== for custom type and promote_rule

From the docs for ==:

New numeric types should implement this function for two arguments of the new type, and handle comparison to other types via promotion rules where possible.

So I tried this:

struct A
  x::Float64
end

struct B
  x::Int
end

Base.convert(::Type{A}, s::B) = A(float(B.x))
Base.:(==)(x::A, y::A) = x.x == y.x
Base.:(==)(x::B, y::B) = x.x == y.x
Base.promote_rule(::Type{A}, ::Type{B}) = A

But A(1) == B(1) returns false, because it is falling back to ===.

From the documentation I was expecting that the promotion would occur here and then A(1) == B(1) would be true.

Did I misread the docs here? What’s the proper way to handle this? Do I have to define

Base.:(==)(x::A, y::B) = x.x == y.x
Base.:(==)(x::B, y::A) = x.x == y.x

as well?

There is no implicit promotion for general structs, you can define e.g.

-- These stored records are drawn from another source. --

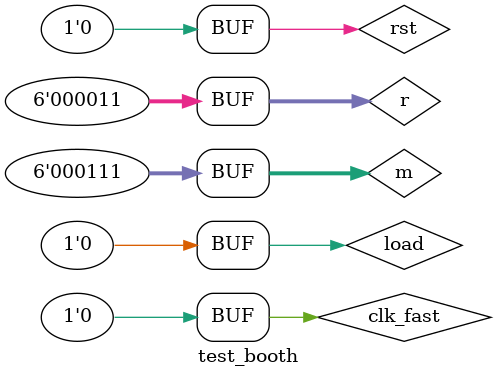
<source format=v>
`timescale 1ns / 1ps


module test_booth;

	// Inputs
	reg clk_fast;
	reg rst;
	reg load;
	reg [5:0] m;
	reg [5:0] r;

	// Outputs
	wire [11:0] product;

	// Instantiate the Unit Under Test (UUT)
	Booth_Multiplier uut (
		.clk_fast(clk_fast), 
		.rst(rst), 
		.load(load), 
		.m(m), 
		.r(r), 
		.product(product)
	);

	initial begin
		// Initialize Inputs
		clk_fast = 0;
		rst = 0;
		load = 0;
		m = 6'b000111;
		r = 6'b000011;

		// Wait 100 ns for global reset to finish
		#50;
        rst=1;
        clk_fast=1;
        
        #50;
        rst=0;
        clk_fast=0;
        load=1;
        
        #50;
        clk_fast=1;
        
        #50
        clk_fast=0;
        load=0;
        
        
        #50;
        clk_fast=1;
        
        #50;
        clk_fast=0;
        
         #50;
        clk_fast=1;
        
        #50;
        clk_fast=0;
        
         #50;
        clk_fast=1;
        
        #50;
        clk_fast=0;
        
         #50;
        clk_fast=1;
        
        #50;
        clk_fast=0;
        
         #50;
        clk_fast=1;
        
        #50;
        clk_fast=0;
        
         #50;
        clk_fast=1;
        
        #50;
        clk_fast=0;
        
          #50;
        clk_fast=1;
        
        #50;
        clk_fast=0;
        
        
        
		// Add stimulus here

	end
      
endmodule


</source>
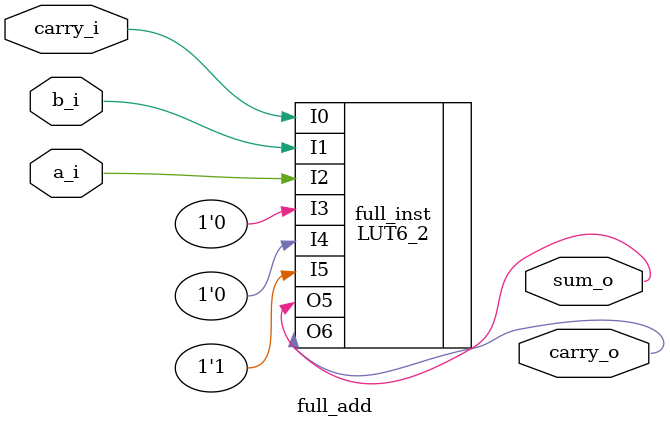
<source format=sv>
module full_add
  (input [0:0] a_i
  ,input [0:0] b_i
  ,input [0:0] carry_i
  ,output [0:0] carry_o
  ,output [0:0] sum_o);

   // Implement a Full Adder Module (full_add). You must use the LUT6_2 module.
   // 
   // Your code here:
   LUT6_2 #(.INIT(64'h0000_00E8_0000_0096)) full_inst(
   	.O5(sum_o),
   	.O6(carry_o),
   	.I0(carry_i),
   	.I1(b_i),
   	.I2(a_i),
   	.I3(1'b0),
   	.I4(1'b0),
   	.I5(1'b1));
endmodule

</source>
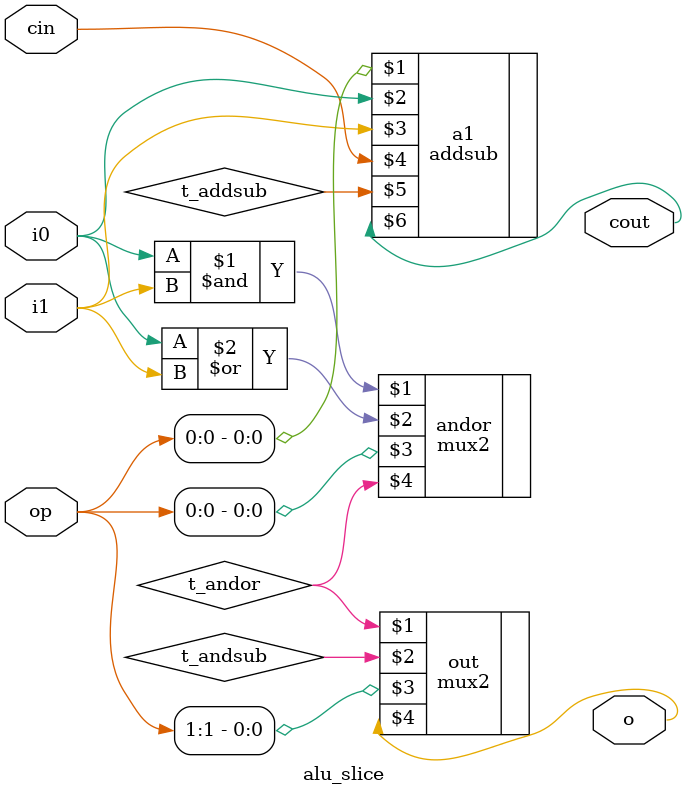
<source format=v>
module alu_slice(input wire[1:0] op,input wire i0,i1,cin,output wire cout,o);
wire t_addsub,t_andor;
addsub a1(op[0],i0,i1,cin,t_addsub,cout);
mux2 andor(i0&i1,i0|i1,op[0],t_andor);
mux2 out(t_andor,t_andsub,op[1],o);
endmodule

</source>
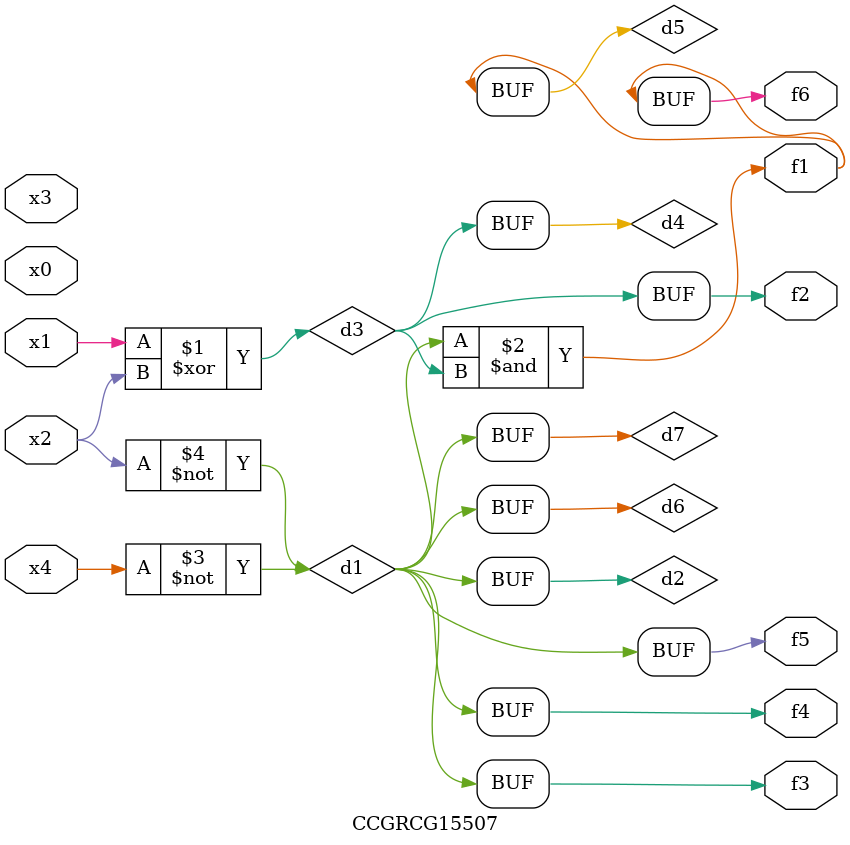
<source format=v>
module CCGRCG15507(
	input x0, x1, x2, x3, x4,
	output f1, f2, f3, f4, f5, f6
);

	wire d1, d2, d3, d4, d5, d6, d7;

	not (d1, x4);
	not (d2, x2);
	xor (d3, x1, x2);
	buf (d4, d3);
	and (d5, d1, d3);
	buf (d6, d1, d2);
	buf (d7, d2);
	assign f1 = d5;
	assign f2 = d4;
	assign f3 = d7;
	assign f4 = d7;
	assign f5 = d7;
	assign f6 = d5;
endmodule

</source>
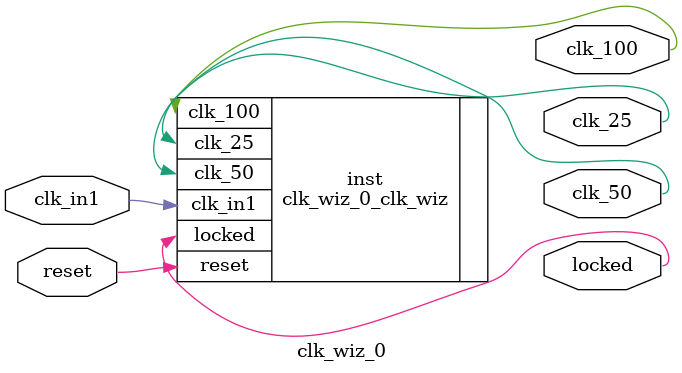
<source format=v>


`timescale 1ps/1ps

(* CORE_GENERATION_INFO = "clk_wiz_0,clk_wiz_v6_0_6_0_0,{component_name=clk_wiz_0,use_phase_alignment=true,use_min_o_jitter=false,use_max_i_jitter=false,use_dyn_phase_shift=false,use_inclk_switchover=false,use_dyn_reconfig=false,enable_axi=0,feedback_source=FDBK_AUTO,PRIMITIVE=PLL,num_out_clk=3,clkin1_period=4.167,clkin2_period=10.0,use_power_down=false,use_reset=true,use_locked=true,use_inclk_stopped=false,feedback_type=SINGLE,CLOCK_MGR_TYPE=NA,manual_override=false}" *)

module clk_wiz_0 
 (
  // Clock out ports
  output        clk_100,
  output        clk_50,
  output        clk_25,
  // Status and control signals
  input         reset,
  output        locked,
 // Clock in ports
  input         clk_in1
 );

  clk_wiz_0_clk_wiz inst
  (
  // Clock out ports  
  .clk_100(clk_100),
  .clk_50(clk_50),
  .clk_25(clk_25),
  // Status and control signals               
  .reset(reset), 
  .locked(locked),
 // Clock in ports
  .clk_in1(clk_in1)
  );

endmodule

</source>
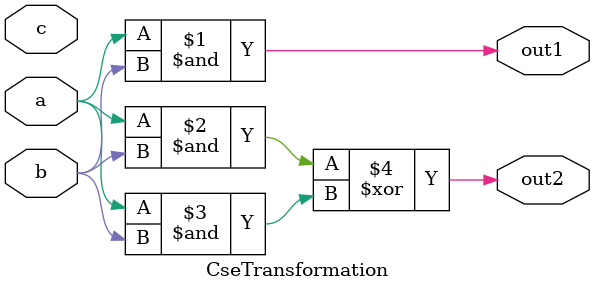
<source format=sv>
module CseTransformation(input logic a, b,c,
                output logic out1,out2);

    assign out1 = a & b;
    assign out2 = (a & b) ^ (a & b);

endmodule
</source>
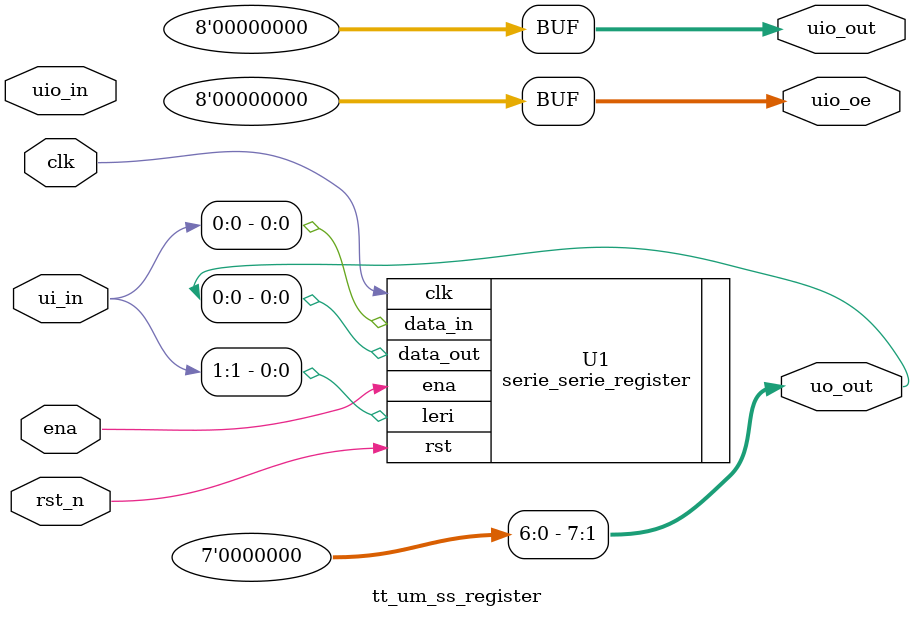
<source format=v>
/*
 * Copyright (c) 2024 Your Name
 * SPDX-License-Identifier: Apache-2.0
 */

`define default_netname none

module tt_um_ss_register(
    input  wire [7:0] ui_in,    // Dedicated inputs
    output wire [7:0] uo_out,   // Dedicated outputs
    input  wire [7:0] uio_in,   // IOs: Input path
    output wire [7:0] uio_out,  // IOs: Output path
    output wire [7:0] uio_oe,   // IOs: Enable path (active high: 0=input, 1=output)
    input  wire       ena,      // will go high when the design is enabled
    input  wire       clk,      // clock
    input  wire       rst_n     // reset_n - low to reset
);

  // All output pins must be assigned. If not used, assign to 0.
    serie_serie_register U1 (.data_in(ui_in[0]), .clk(clk), .rst(rst_n), .ena(ena), .leri(ui_in[1]), .data_out(uo_out[0]));
    assign uio_oe = 0;
    assign uio_out = 0;
    assign uo_out[7:1] = 7'b0000000;

endmodule

</source>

==(a::A, b::B) = ==(promote(A, B)...)
==(a::B, b::A) = A == B

But typically these would share some common super type (let’s say C) and you would define

==(a::C, b::C) = ==(promote(A, B)...)

I see, thanks.

If there is no super type I guess I can do

==(a::Union{A,B}, b::Union{A,B}) = ==(promote(a,b)...)